> [Task set]
• 1. Answer these questions from the text on Robert W. Service:
(a) What years does the text give for the Klondike Gold Rush?
(b) Which lake is named in the poem's opening stanza?
(c) What did Service's readers take him for?
• 2. Reproduce the passage from the text on Robert W. Service that opens with the words containing "There are strange" and closes with "old Klondike prospector.".

> [Reading text]
The Bard of the Yukon

There are strange things done in the midnight sun
By the men who moil for gold;
The Arctic trails have their secret tales
That would make your blood run cold;
The Northern Lights have seen queer sights,
But the queerest they ever did see
Was that night on the marge of Lake Lebarge
I cremated Sam McGee.

Few periods in American history have spawned as many legends as the 1896-99 Klondike Gold Rush.  The rush brought out the best and worst in the men and women who swarmed north in search of wealth.  The tales of their adventures, some true and some myths, have filled many books.  But few writers captured the spirit of gold rush life like poet Robert W. Service, sometimes called “The Bard of the Yukon.”  His writing was so expressive, and so evocative of the time that his readers took him for a hard-bitten old Klondike prospector. 

Nothing could be farther from the truth.  Robert William Service never prospected for gold and did not, in fact, arrive in the Klondike until years after the gold rush played out.

> [Keypoint text descriptions]

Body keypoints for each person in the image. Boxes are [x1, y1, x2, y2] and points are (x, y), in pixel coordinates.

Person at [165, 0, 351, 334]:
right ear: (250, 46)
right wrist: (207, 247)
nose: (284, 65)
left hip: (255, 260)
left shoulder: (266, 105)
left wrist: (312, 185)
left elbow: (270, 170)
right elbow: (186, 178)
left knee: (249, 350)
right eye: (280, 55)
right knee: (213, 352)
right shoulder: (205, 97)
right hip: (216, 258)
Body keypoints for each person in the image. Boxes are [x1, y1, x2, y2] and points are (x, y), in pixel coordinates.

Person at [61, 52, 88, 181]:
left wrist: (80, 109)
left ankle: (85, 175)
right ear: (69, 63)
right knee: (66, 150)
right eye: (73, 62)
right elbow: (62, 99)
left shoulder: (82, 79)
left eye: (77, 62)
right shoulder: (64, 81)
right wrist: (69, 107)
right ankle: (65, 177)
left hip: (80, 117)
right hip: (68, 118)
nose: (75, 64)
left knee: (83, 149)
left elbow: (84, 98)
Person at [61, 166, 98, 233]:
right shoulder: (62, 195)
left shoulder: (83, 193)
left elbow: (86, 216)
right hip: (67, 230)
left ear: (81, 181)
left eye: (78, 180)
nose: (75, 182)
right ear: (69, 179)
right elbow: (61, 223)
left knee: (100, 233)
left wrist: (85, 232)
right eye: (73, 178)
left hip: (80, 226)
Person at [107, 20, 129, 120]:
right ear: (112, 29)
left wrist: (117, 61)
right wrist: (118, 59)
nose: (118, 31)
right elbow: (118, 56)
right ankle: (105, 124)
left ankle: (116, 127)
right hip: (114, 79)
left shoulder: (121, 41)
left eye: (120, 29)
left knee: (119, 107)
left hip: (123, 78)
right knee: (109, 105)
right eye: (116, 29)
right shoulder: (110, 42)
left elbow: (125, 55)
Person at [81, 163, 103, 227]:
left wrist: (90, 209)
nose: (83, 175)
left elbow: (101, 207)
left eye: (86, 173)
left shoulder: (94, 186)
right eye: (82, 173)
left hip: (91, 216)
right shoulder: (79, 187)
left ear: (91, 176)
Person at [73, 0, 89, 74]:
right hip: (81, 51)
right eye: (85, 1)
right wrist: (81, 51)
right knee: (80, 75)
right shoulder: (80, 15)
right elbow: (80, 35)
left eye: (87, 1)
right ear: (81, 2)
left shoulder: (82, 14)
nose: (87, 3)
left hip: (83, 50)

> [Solved tasks]
• 1.
(a) 1896-99
(b) Lake Lebarge
(c) A hard-bitten old Klondike prospector

• 2.
There are strange things done in the midnight sun
By the men who moil for gold;
The Arctic trails have their secret tales
That would make your blood run cold;
The Northern Lights have seen queer sights,
But the queerest they ever did see
Was that night on the marge of Lake Lebarge
I cremated Sam McGee.

Few periods in American history have spawned as many legends as the 1896-99 Klondike Gold Rush.  The rush brought out the best and worst in the men and women who swarmed north in search of wealth.  The tales of their adventures, some true and some myths, have filled many books.  But few writers captured the spirit of gold rush life like poet Robert W. Service, sometimes called “The Bard of the Yukon.”  His writing was so expressive, and so evocative of the time that his readers took him for a hard-bitten old Klondike prospector.